Objective ::
Reproduce verbatim the lines of the listing below, starting with the line that contains "genus: Dicyrtoma" and continuing through the line that contains "genus: Eschscholzia", with both of those lines included. Output only those lines.

#### Given records ####

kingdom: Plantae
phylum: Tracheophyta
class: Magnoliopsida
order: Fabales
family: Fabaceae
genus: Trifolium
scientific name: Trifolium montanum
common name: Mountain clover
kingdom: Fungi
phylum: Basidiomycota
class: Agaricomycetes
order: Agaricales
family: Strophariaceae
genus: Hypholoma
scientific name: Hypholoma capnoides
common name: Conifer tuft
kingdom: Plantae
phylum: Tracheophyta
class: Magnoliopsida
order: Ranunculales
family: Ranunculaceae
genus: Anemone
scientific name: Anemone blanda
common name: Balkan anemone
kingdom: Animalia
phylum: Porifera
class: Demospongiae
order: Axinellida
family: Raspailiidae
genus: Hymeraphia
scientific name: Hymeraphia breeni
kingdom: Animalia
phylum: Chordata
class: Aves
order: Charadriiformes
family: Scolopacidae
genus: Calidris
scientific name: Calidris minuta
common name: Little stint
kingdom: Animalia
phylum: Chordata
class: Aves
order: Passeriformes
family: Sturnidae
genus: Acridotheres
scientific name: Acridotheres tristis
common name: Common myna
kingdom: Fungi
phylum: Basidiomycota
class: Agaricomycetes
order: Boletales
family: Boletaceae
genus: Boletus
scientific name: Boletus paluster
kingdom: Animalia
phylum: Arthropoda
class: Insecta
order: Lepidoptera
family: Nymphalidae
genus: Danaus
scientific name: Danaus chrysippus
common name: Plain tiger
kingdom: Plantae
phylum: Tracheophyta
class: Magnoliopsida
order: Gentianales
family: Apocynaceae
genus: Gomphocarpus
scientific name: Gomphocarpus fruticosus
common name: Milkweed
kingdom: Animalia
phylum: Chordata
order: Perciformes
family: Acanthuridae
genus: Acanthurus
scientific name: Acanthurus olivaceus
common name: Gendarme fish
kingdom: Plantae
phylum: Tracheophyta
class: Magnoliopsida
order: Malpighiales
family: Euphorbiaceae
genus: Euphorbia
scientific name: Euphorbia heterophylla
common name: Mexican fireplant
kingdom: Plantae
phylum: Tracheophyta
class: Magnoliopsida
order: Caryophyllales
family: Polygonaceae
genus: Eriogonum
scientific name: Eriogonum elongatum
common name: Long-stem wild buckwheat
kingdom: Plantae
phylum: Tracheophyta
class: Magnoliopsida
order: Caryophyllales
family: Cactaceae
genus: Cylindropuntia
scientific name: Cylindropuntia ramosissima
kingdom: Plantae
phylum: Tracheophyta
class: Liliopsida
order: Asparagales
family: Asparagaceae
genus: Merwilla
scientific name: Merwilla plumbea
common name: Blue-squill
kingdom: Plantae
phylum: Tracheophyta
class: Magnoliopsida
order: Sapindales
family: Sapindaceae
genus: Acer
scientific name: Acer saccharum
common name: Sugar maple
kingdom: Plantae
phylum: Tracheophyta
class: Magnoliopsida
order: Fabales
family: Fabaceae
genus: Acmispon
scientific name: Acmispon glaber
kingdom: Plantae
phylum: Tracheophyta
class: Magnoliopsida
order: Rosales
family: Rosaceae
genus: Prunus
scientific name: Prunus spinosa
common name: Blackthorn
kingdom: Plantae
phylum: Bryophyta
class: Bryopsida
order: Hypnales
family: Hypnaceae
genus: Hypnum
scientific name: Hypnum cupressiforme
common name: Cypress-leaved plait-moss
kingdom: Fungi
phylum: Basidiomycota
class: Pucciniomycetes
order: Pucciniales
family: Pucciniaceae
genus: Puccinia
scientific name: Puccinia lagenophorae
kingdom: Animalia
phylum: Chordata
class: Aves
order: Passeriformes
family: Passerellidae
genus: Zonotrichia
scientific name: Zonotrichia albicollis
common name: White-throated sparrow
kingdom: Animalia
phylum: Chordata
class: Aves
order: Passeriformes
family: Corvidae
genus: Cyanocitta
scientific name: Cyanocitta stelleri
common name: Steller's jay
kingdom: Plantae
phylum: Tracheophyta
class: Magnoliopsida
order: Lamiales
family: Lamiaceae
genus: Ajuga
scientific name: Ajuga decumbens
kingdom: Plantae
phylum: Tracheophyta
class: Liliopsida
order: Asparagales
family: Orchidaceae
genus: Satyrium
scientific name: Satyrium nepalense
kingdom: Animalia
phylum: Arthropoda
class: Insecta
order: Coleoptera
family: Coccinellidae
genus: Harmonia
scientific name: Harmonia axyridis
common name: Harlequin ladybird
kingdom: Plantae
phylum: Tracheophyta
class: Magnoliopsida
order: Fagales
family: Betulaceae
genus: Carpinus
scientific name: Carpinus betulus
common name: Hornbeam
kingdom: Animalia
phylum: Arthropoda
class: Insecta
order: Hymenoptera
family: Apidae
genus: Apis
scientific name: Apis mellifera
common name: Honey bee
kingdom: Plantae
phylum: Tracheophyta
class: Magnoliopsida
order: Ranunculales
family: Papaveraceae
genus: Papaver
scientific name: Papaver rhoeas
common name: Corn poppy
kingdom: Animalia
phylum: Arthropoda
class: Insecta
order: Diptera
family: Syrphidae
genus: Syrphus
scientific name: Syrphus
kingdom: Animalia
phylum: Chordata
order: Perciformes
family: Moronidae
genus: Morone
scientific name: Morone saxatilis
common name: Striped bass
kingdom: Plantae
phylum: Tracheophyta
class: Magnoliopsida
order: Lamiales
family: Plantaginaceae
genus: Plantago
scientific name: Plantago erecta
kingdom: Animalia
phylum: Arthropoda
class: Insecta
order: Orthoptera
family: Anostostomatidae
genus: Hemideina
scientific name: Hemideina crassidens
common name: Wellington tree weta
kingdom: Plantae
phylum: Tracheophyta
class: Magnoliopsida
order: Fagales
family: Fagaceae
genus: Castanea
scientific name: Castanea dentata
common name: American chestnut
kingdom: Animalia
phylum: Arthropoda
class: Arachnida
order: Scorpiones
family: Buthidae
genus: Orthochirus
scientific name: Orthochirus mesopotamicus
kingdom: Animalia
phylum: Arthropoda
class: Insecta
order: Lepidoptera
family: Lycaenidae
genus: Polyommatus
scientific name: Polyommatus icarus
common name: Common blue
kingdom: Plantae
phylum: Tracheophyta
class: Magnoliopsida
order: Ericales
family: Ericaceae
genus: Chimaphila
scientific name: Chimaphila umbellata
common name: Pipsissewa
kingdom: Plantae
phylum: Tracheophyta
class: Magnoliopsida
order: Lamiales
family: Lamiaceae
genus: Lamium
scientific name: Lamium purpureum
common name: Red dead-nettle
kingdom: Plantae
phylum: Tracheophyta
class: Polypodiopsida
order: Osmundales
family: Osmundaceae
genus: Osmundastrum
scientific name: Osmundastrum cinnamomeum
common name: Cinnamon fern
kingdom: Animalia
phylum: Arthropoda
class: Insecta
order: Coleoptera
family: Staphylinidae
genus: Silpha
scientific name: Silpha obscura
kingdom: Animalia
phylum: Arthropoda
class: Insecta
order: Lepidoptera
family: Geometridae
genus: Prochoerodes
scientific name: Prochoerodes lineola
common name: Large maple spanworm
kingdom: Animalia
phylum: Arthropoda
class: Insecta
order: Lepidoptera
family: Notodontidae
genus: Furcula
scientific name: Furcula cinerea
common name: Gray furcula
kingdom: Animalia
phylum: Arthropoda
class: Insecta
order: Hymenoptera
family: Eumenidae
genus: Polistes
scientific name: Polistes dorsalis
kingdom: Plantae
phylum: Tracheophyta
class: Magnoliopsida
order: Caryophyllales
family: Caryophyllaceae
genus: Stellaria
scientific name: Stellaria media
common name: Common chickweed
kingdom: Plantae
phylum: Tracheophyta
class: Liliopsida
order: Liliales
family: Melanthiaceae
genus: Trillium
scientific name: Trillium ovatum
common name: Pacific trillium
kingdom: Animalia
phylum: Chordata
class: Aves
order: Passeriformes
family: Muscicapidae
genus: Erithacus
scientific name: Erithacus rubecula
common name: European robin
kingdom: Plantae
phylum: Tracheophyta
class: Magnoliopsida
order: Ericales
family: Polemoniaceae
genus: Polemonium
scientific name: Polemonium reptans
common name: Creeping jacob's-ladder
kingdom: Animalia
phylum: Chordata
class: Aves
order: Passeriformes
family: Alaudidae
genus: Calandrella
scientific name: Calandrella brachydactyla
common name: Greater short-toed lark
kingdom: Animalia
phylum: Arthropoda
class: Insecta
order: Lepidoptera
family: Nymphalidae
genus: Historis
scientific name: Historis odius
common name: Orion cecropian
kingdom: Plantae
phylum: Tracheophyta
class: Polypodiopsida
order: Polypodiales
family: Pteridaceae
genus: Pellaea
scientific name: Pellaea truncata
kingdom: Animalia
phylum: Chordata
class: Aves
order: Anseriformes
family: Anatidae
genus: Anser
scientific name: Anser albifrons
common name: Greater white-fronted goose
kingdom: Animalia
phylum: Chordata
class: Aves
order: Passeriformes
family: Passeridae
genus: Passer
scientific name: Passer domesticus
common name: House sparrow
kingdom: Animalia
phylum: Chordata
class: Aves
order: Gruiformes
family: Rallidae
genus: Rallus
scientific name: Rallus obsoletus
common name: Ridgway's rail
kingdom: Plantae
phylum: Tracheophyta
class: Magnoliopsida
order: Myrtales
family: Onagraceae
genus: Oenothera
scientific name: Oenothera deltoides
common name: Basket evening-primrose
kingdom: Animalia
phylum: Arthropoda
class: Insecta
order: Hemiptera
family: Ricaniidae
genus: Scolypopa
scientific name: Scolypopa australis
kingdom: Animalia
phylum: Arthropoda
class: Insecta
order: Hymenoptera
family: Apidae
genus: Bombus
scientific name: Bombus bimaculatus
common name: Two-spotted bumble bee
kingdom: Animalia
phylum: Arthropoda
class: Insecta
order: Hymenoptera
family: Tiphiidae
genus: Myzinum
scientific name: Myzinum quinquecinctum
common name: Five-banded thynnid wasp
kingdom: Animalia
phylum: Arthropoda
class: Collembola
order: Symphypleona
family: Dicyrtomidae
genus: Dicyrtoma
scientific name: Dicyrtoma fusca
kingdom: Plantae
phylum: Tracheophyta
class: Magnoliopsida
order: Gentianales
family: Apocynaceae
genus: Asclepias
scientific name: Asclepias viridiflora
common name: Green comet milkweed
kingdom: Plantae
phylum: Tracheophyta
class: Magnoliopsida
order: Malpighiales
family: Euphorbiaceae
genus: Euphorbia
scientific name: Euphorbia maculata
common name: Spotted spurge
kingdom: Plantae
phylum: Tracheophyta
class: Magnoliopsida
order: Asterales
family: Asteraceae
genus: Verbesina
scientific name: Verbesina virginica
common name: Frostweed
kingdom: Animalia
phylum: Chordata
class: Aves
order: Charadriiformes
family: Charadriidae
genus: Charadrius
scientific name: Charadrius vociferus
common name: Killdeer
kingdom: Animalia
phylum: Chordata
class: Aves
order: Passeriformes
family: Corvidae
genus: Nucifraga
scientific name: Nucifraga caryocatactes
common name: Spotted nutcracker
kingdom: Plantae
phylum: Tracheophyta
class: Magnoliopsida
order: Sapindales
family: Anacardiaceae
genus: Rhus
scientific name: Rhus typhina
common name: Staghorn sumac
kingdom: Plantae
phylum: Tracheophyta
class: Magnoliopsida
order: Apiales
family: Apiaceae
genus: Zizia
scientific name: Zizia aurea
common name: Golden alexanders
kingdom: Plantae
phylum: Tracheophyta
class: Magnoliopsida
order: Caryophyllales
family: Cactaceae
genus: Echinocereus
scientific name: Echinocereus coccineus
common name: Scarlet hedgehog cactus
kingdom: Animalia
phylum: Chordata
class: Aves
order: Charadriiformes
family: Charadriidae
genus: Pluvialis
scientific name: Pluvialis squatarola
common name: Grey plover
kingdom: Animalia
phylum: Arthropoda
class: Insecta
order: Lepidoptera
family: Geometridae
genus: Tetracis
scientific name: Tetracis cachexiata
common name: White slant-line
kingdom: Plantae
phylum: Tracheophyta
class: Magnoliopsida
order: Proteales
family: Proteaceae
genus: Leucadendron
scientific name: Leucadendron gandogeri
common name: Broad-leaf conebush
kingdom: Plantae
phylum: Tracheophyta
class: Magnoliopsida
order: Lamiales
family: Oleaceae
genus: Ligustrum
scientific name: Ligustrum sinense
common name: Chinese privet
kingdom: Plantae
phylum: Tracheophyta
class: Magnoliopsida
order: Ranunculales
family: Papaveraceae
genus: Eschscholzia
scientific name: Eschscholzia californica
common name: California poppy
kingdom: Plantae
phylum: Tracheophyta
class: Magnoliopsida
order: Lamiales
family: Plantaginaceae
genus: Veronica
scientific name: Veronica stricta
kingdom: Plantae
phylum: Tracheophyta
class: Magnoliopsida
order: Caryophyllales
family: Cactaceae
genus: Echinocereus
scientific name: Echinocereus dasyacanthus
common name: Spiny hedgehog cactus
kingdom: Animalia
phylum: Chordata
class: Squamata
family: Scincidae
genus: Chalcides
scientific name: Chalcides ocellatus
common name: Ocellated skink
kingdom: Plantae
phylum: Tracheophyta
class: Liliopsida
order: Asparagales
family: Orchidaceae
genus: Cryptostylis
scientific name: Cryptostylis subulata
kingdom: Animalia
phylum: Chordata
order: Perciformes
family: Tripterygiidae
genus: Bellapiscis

####

Output for this exercise ::
genus: Dicyrtoma
scientific name: Dicyrtoma fusca
kingdom: Plantae
phylum: Tracheophyta
class: Magnoliopsida
order: Gentianales
family: Apocynaceae
genus: Asclepias
scientific name: Asclepias viridiflora
common name: Green comet milkweed
kingdom: Plantae
phylum: Tracheophyta
class: Magnoliopsida
order: Malpighiales
family: Euphorbiaceae
genus: Euphorbia
scientific name: Euphorbia maculata
common name: Spotted spurge
kingdom: Plantae
phylum: Tracheophyta
class: Magnoliopsida
order: Asterales
family: Asteraceae
genus: Verbesina
scientific name: Verbesina virginica
common name: Frostweed
kingdom: Animalia
phylum: Chordata
class: Aves
order: Charadriiformes
family: Charadriidae
genus: Charadrius
scientific name: Charadrius vociferus
common name: Killdeer
kingdom: Animalia
phylum: Chordata
class: Aves
order: Passeriformes
family: Corvidae
genus: Nucifraga
scientific name: Nucifraga caryocatactes
common name: Spotted nutcracker
kingdom: Plantae
phylum: Tracheophyta
class: Magnoliopsida
order: Sapindales
family: Anacardiaceae
genus: Rhus
scientific name: Rhus typhina
common name: Staghorn sumac
kingdom: Plantae
phylum: Tracheophyta
class: Magnoliopsida
order: Apiales
family: Apiaceae
genus: Zizia
scientific name: Zizia aurea
common name: Golden alexanders
kingdom: Plantae
phylum: Tracheophyta
class: Magnoliopsida
order: Caryophyllales
family: Cactaceae
genus: Echinocereus
scientific name: Echinocereus coccineus
common name: Scarlet hedgehog cactus
kingdom: Animalia
phylum: Chordata
class: Aves
order: Charadriiformes
family: Charadriidae
genus: Pluvialis
scientific name: Pluvialis squatarola
common name: Grey plover
kingdom: Animalia
phylum: Arthropoda
class: Insecta
order: Lepidoptera
family: Geometridae
genus: Tetracis
scientific name: Tetracis cachexiata
common name: White slant-line
kingdom: Plantae
phylum: Tracheophyta
class: Magnoliopsida
order: Proteales
family: Proteaceae
genus: Leucadendron
scientific name: Leucadendron gandogeri
common name: Broad-leaf conebush
kingdom: Plantae
phylum: Tracheophyta
class: Magnoliopsida
order: Lamiales
family: Oleaceae
genus: Ligustrum
scientific name: Ligustrum sinense
common name: Chinese privet
kingdom: Plantae
phylum: Tracheophyta
class: Magnoliopsida
order: Ranunculales
family: Papaveraceae
genus: Eschscholzia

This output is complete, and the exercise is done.